I used to think strength meant standing alone. Independence was the currency of adulthood, the marker of someone who had "figured it out." But somewhere in the midst of my own striving, I discovered a truth that turned everything upside down: discipleship is followership, and it asks us to do the one thing our independent human nature resists most—listen, trust, and submit to someone else.

This realization didn't come easily. It came through frustration, through the exhausting weight of trying to navigate life with only my own reasoning as a compass. I had been taught to question, to analyze, to forge my own path. And while human reasoning has its place, I found it constantly inviting me toward a kind of isolation—a subtle lie that whispered I could do this on my own, that following another was weakness, that true growth meant self-reliance.

But discipleship requires something entirely different. It requires a person to actually listen to a teacher, not just intellectually agree with them from a safe distance. Real listening—the kind that shapes you—demands vulnerability. It means opening yourself to influence, allowing someone else's wisdom to reshape your assumptions. And that kind of listening, I've learned, only happens when trust is present.

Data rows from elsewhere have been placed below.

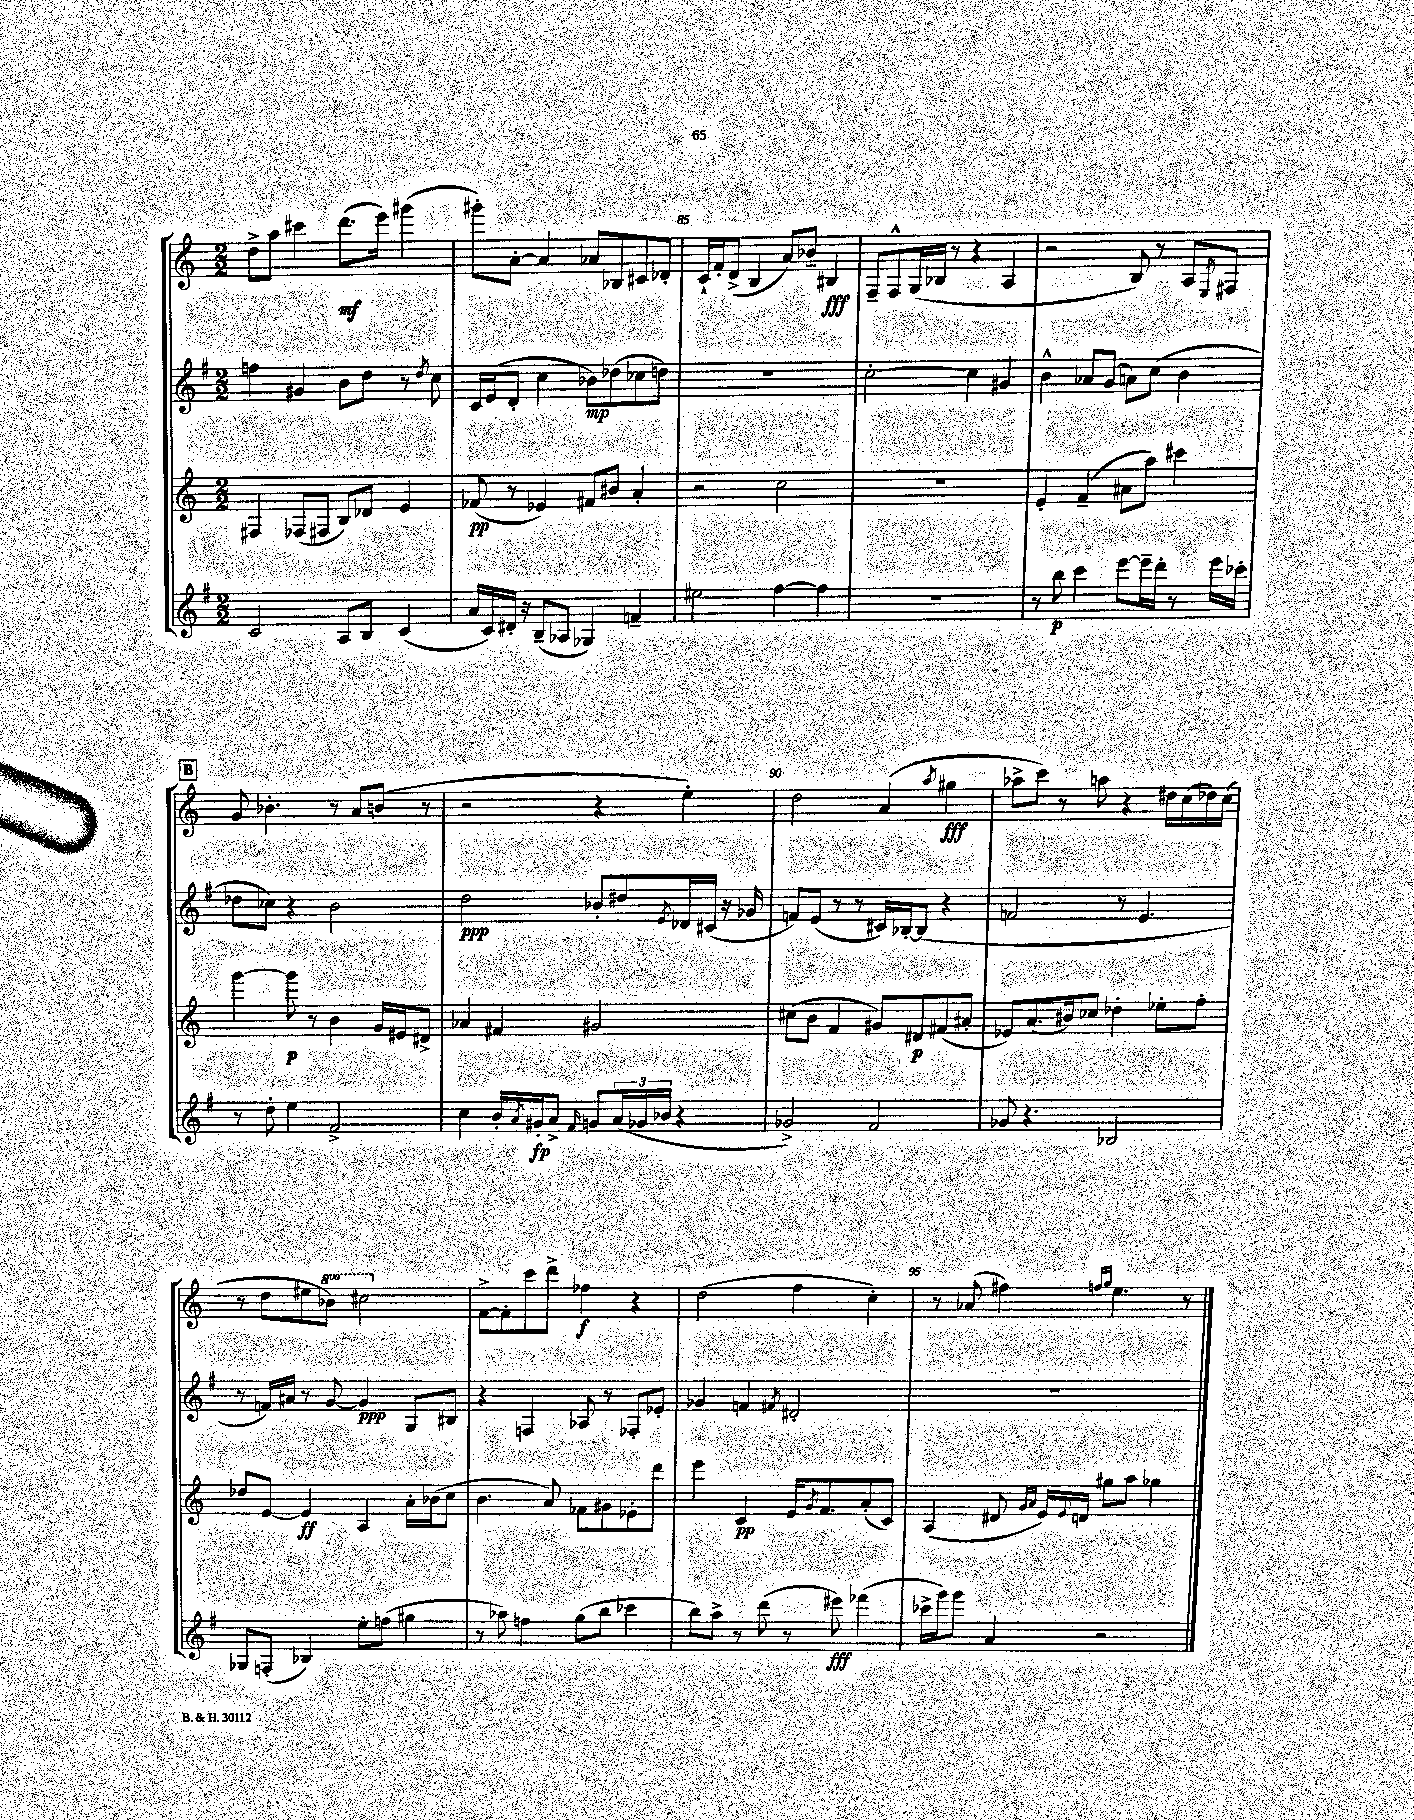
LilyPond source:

<<
\new StaffGroup <<
\new Staff = "s0" {
    \clef treble \key c \major \numericTimeSignature \time 2/2 \set Staff.ottavationMarkups = #ottavation-simple-ordinals
    d''8-> a''8 cis'''4 d'''8.\mf( e'''16) gis'''4( |
    gis'''8-.) a'8~-. a'4 aes'8 bes8 cis'8 des'8-. |
    c'16-! f'16-. d'8->( b4 a'8) bes'8-- bis4\fff |
    f8-- f8-^ g16( bes16 r8 r4 a4 |
    r2 b8) r8 a8 \acciaccatura { e8 } fis8 |
    \mark \markup { \box "B" } g'8 bes'4.-. r8 a'8 b'8( r8 |
    r2 r4 e''4-.) |
    d''2 a'4( \acciaccatura { a''8 } gis''4\fff |
    aes''8-> c'''8) r8 a''8 r4 dis''16 c''16( des''16) c''16( |
    r8 d''8 eis''8 \ottava #1 bes''8) cis'''2 \ottava #0 |
    f'8~-> f'8-. c'''8 d'''8-> fes''4\f r4 |
    d''2( f''4 c''4-.) |
    r8 aes'8( fis''4) \grace { f''16 g''16 } e''4. r8 \bar "|." |
}
\new Staff = "s1" {
    \clef treble \key g \major \numericTimeSignature \time 2/2
    f''4 gis'4 b'8 d''8 r8 \acciaccatura { d''8 } c''8 |
    c'16 e'16( d'8-. c''4 bes'8\mp) des''8( ces''8 d''8) |
    R1 |
    c''2~-. c''4 gis'4 |
    b'4-^ aes'8 g'8( a'8) c''8( b'4 |
    \mark \markup { \box "B" } des''8 ces''8) r4 b'2 |
    d''2\ppp bes'8-. dis''8 \acciaccatura { e'8 } des'16 cis'16( r16 ges'16 |
    f'8) e'8( r8 r8 cis'16) bes16~-. bes8( r4 |
    f'2 r8 e'4. |
    r8 f'16) ais'16 r8 g'8~ g'4\ppp g8 bis8 |
    r4 f4 aes8 r8 fes8-. ees'8-. |
    ges'4 f'4 \acciaccatura { fis'8 } dis'2-. |
    R1 \bar "|." |
}
\new Staff = "s2" {
    \clef treble \key c \major \numericTimeSignature \time 2/2
    fis4 fes8( fis8 b8) des'8 e'4 |
    fes'8\pp( r8 ees'4) fis'8 bis'8 a'4-. |
    r2 c''2 |
    R1 |
    e'4-. f'4--( ais'8 a''8) cis'''4 |
    \mark \markup { \box "B" } g'''4~ g'''8\p r8 b'4 g'16 eis'16 dis'8-> |
    aes'4 fis'4 gis'2 |
    cis''8( b'8 f'4 gis'8) dis'8\p fis'8( ais'8-. |
    ees'8) a'8.( bis'16) ces''8 des''4-. ees''8-. f''8-. |
    des''8 e'8~ e'4\ff a4 a'16-. bes'16( c''8 |
    b'4. a'8) fes'8 gis'8 ees'8-. d'''8 |
    e'''4 c'4\pp e'16 \acciaccatura { g'8 } f'8. a'8-.( c'8) |
    a4( dis'8 \grace { g'16 a'16 } e'16) \appoggiatura { e'8 } d'16 gis''8 a''8 ges''4 \bar "|." |
}
\new Staff = "s3" {
    \clef treble \key g \major \numericTimeSignature \time 2/2
    c'2 a8 b8 c'4( |
    a'16 c'16) dis'16-. r16 b8--( aes8 ges4) f'4-- |
    eis''2 fis''4~ fis''4 |
    R1 |
    r8 b''8\p c'''4 e'''8~ e'''16-- d'''16-. r8 e'''16 ces'''16-. |
    \mark \markup { \box "B" } r8 d''8-. e''4 fis'2-> |
    c''4 b'16-. \acciaccatura { a'8 } gis'16-.\fp a'8-> \grace { fis'16 } g'8 \tuplet 3/2 { a'16( ges'16 bes'16 } r4 |
    ges'2->) fis'2 |
    ges'8 r4. bes2 |
    ges8 f8-.( bes4) e''8-. f''8( gis''4 |
    r8 aes''8) f''4 g''8( b''8 ces'''4 |
    b''8) a''8-> r8 d'''8( r8 eis'''8\fff) fes'''4( |
    ces'''16-> g'''16) g'''8 a'4 r2 \bar "|." |
}
>>
>>
\layout { \context { \Score currentBarNumber = #83 \override BarNumber.break-visibility = ##(#f #t #t) barNumberVisibility = #(every-nth-bar-number-visible 5) } }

Trust, though, is a fragile thing. It can be easily broken by a careless word, a failed promise, a moment of hypocrisy. We've all been burned by people we trusted, left standing in the wreckage wondering if we were foolish to believe in the first place. Our broken nature—our capacity to disappoint and be disappointed—should actually give us reason to follow Jesus. Because if we can't fully trust other humans (and we can't, not completely), and we can't fully trust ourselves (evidence suggests we shouldn't), then we're left with a choice: continue stumbling forward in our own strength, or surrender to Someone whose nature isn't broken.

The problem is that independence from Christ, while culturally celebrated, is doomed to damnation and frustration. I don't mean damnation only in the eternal sense, though that's part of it. I mean the daily kind—the slow death of meaning, the accumulation of regrets, the haunting sense that we're missing something essential. And the frustration? It's relentless. The frustration of unmet expectations, of relationships that crumble, of purposes that shift like sand.

Here's what I've discovered: frustration can be mitigated but not eliminated by following Jesus. This was hard for me to accept at first. I wanted discipleship to be a magic formula, a way to bypass suffering entirely. But following Jesus as a true disciple means submission, and submission doesn't remove us from the hardships of being human. It reframes them. It gives them context and meaning. The frustration remains—we still face loss, confusion, disappointment—but it no longer defines us.

Submission needs trust, and trust in Jesus is everlasting and ongoing. It's not a one-time decision but a daily practice of releasing control, of choosing dependence over independence. Some mornings, this feels natural, almost effortless. Other days, it feels like wrestling. But this is the nature of ongoing followership—it's not static. It's a relationship that deepens through seasons, through failures and renewals, through moments of clarity and stretches of doubt.

And here's the beautiful paradox: ongoing followership can lead to true discipleship. The very act of following—day after day, year after year—transforms us into disciples. Not because we've mastered anything, but because we've stayed close to the Teacher. We've let His voice become more familiar than our own anxious thoughts. We've discovered that the strength we were searching for all along wasn't in standing alone, but in learning to walk beside Someone who never stops leading us toward wholeness.

Discipleship is contrary to everything our culture teaches us about becoming ourselves. But maybe that's exactly the point. Maybe becoming ourselves was never meant to be a solo journey. Maybe true strength has always looked like trust, and true wisdom has always required us to follow.